_DATA UNDER STUDY_
%%
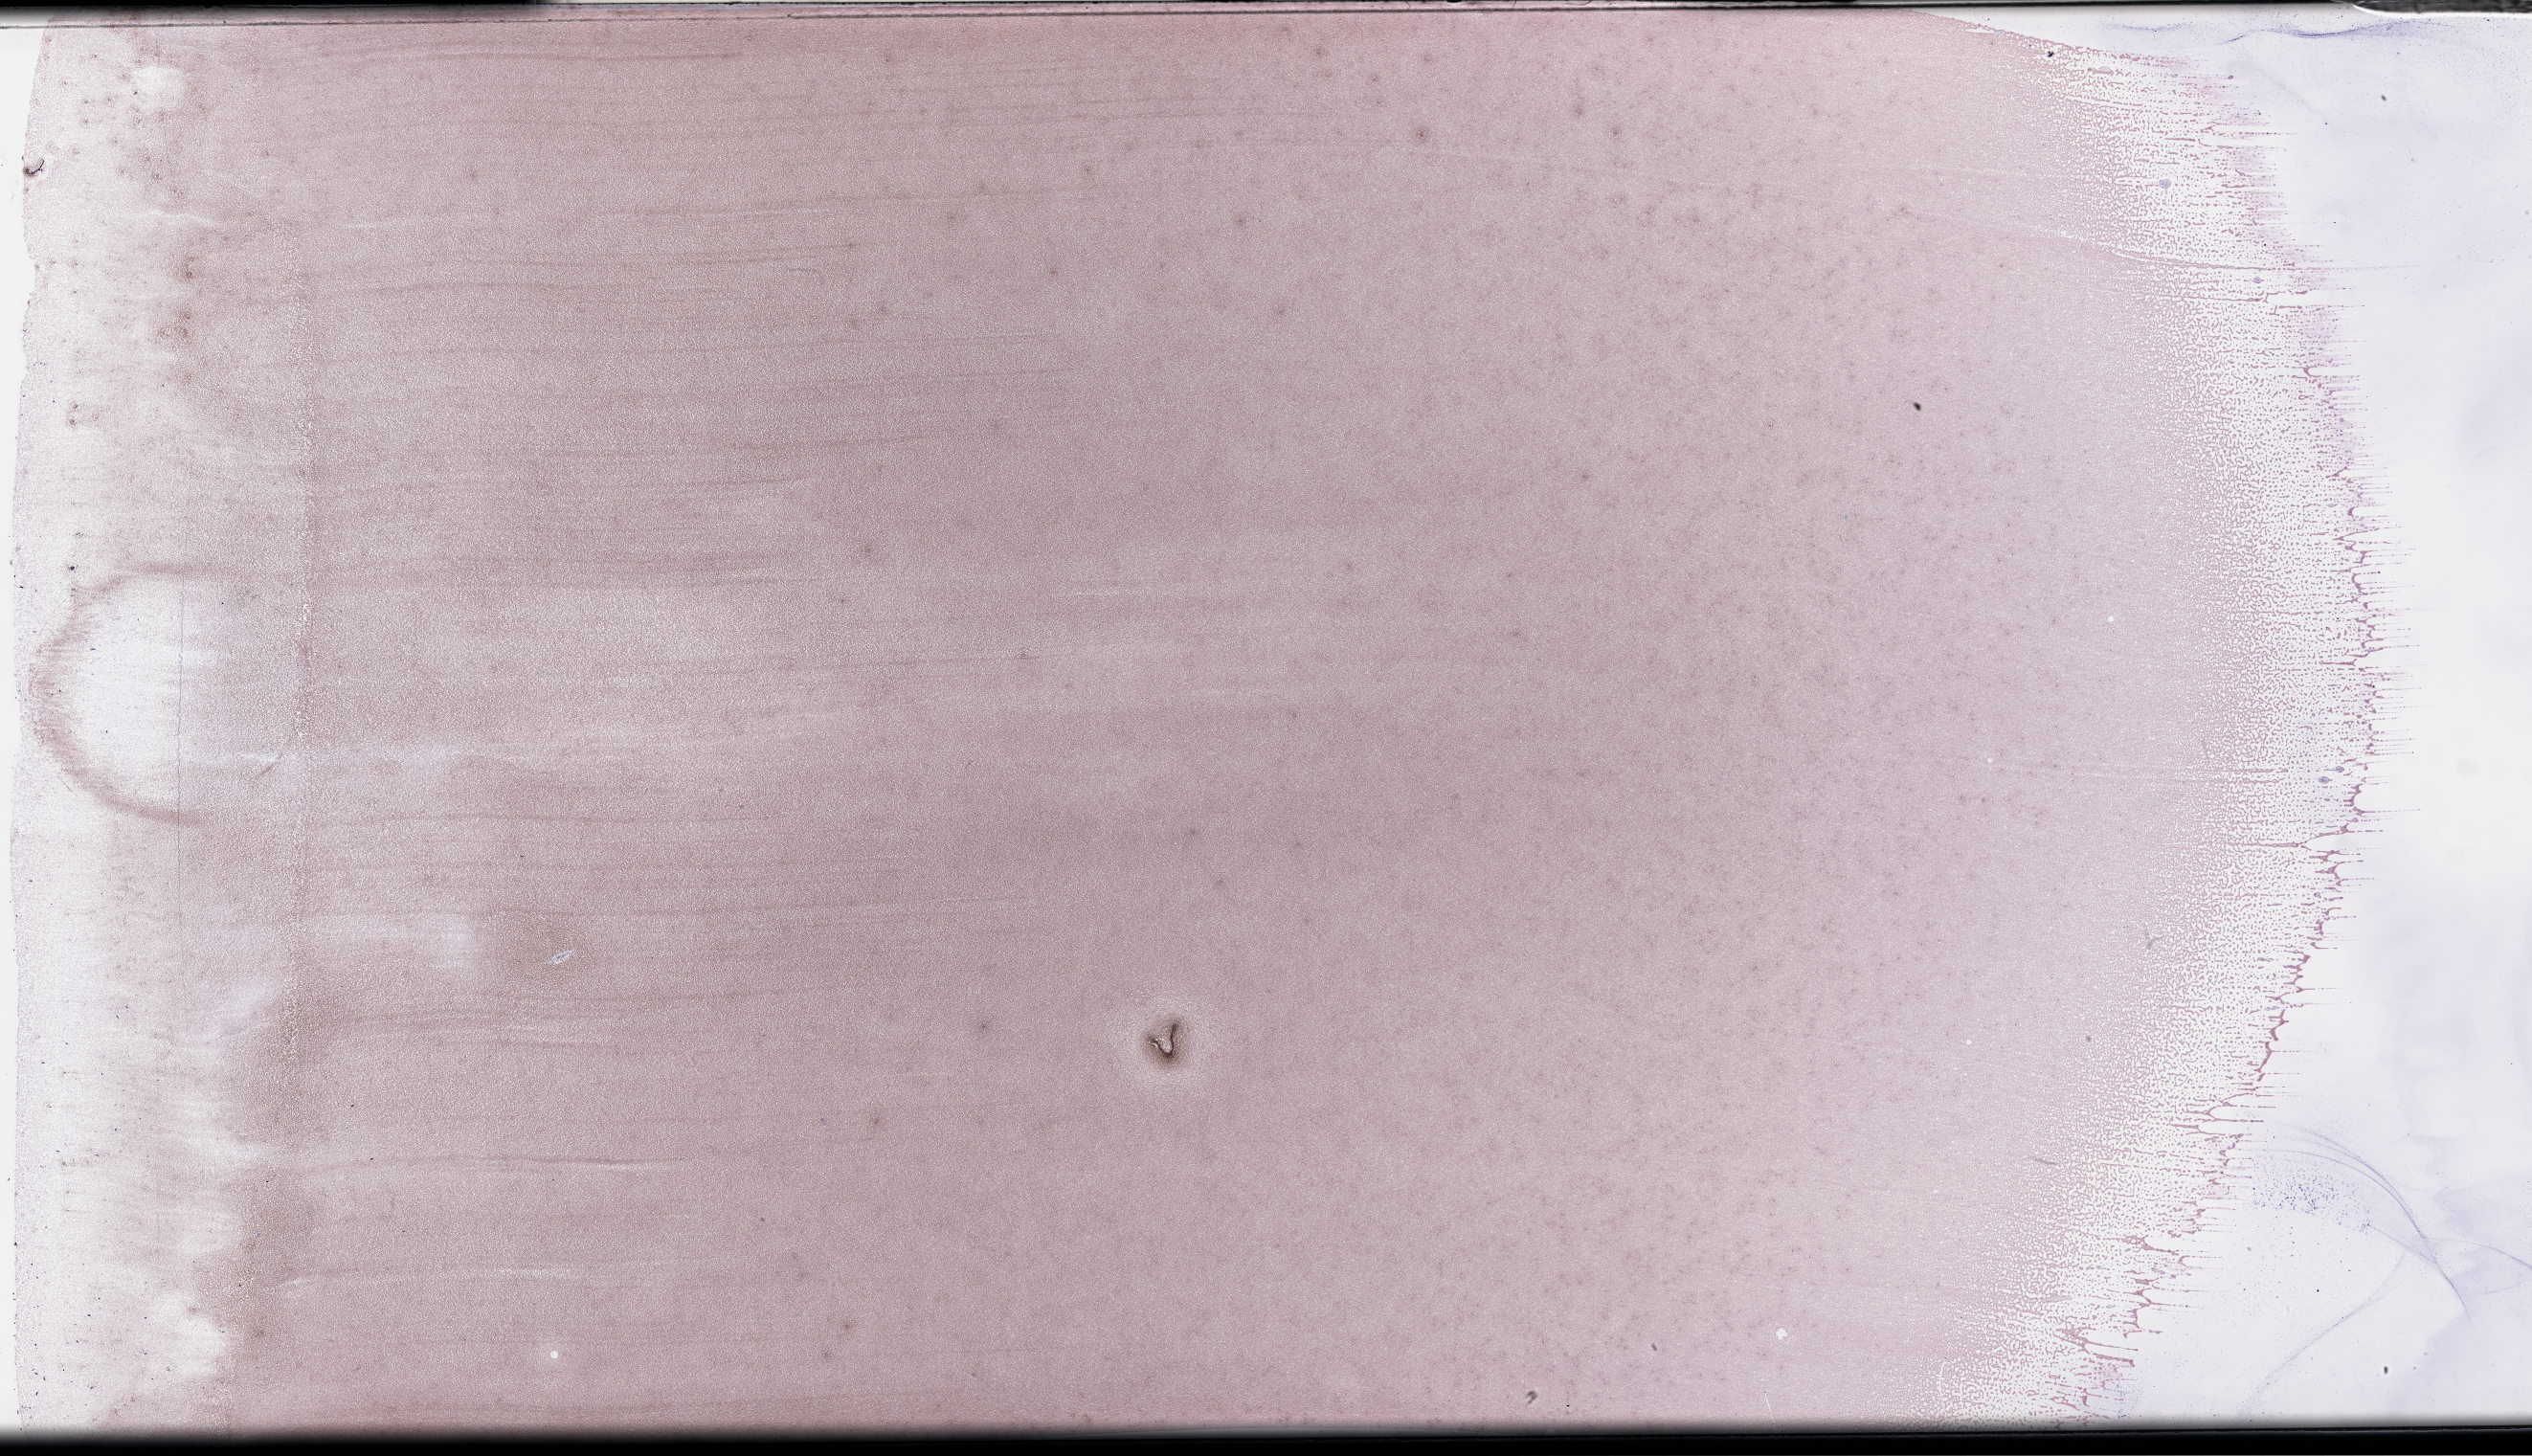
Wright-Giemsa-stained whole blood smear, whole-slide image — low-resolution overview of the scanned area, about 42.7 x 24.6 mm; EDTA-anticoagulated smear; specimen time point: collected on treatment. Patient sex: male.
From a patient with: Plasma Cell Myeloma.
%%
%%
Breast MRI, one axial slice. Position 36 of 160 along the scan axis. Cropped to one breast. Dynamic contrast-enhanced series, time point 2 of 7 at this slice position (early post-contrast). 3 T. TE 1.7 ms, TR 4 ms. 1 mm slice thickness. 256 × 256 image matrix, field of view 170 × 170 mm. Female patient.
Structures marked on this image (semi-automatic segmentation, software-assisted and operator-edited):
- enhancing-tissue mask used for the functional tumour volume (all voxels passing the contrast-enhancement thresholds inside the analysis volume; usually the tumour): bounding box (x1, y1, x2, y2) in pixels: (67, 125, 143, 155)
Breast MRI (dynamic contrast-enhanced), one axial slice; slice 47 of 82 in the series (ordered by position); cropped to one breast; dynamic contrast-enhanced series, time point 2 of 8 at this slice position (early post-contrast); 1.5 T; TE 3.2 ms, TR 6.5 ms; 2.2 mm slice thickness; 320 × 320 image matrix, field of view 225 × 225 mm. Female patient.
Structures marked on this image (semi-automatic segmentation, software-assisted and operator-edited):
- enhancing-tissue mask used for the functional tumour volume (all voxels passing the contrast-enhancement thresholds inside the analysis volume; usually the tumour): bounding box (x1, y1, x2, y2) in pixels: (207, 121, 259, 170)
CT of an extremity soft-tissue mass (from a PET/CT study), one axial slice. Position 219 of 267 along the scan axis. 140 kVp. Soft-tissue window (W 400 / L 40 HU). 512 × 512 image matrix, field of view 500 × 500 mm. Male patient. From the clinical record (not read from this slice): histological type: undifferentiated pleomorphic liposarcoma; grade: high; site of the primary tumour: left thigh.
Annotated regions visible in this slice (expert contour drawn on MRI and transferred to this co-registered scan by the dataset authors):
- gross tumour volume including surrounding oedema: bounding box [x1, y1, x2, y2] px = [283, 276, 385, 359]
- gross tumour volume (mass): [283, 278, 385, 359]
%%
%%
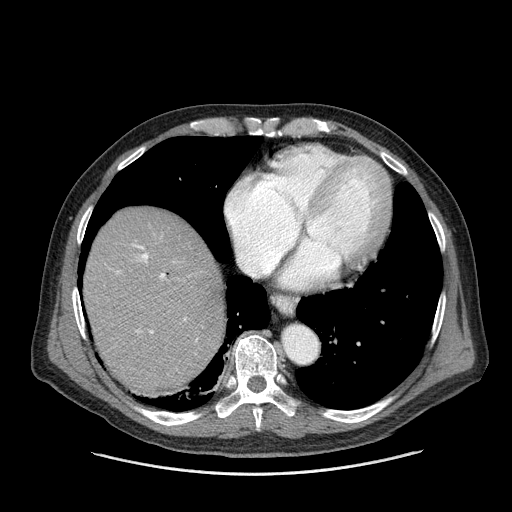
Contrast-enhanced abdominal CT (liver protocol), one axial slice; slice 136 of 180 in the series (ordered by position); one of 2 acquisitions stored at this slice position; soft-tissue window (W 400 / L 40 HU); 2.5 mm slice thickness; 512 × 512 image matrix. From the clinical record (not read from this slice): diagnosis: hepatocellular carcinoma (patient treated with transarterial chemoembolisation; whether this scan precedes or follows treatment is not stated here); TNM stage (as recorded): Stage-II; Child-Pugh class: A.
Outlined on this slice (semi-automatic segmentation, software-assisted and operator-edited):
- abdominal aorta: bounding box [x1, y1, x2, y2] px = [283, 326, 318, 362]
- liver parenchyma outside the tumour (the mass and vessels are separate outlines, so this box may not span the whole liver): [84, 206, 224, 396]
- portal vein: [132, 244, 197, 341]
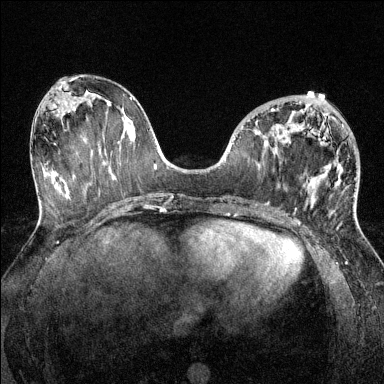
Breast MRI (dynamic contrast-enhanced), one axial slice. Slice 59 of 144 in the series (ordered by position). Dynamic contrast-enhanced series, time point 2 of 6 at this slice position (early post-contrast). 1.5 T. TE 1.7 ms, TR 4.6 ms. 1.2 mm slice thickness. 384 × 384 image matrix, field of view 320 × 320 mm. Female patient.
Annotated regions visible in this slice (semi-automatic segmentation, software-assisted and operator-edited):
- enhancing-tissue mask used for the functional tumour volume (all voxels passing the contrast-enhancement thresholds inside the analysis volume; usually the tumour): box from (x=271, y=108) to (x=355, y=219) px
%%
_PROBLEM DETAILS_
Reproduce verbatim the lines above, from the line with "121, 259, 170)" through the line with "- gross tumour volume (mass): [283, 278, 385, 359]".

_ANSWER SECTION_
- enhancing-tissue mask used for the functional tumour volume (all voxels passing the contrast-enhancement thresholds inside the analysis volume; usually the tumour): bounding box (x1, y1, x2, y2) in pixels: (207, 121, 259, 170)
CT of an extremity soft-tissue mass (from a PET/CT study), one axial slice. Position 219 of 267 along the scan axis. 140 kVp. Soft-tissue window (W 400 / L 40 HU). 512 × 512 image matrix, field of view 500 × 500 mm. Male patient. From the clinical record (not read from this slice): histological type: undifferentiated pleomorphic liposarcoma; grade: high; site of the primary tumour: left thigh.
Annotated regions visible in this slice (expert contour drawn on MRI and transferred to this co-registered scan by the dataset authors):
- gross tumour volume including surrounding oedema: bounding box [x1, y1, x2, y2] px = [283, 276, 385, 359]
- gross tumour volume (mass): [283, 278, 385, 359]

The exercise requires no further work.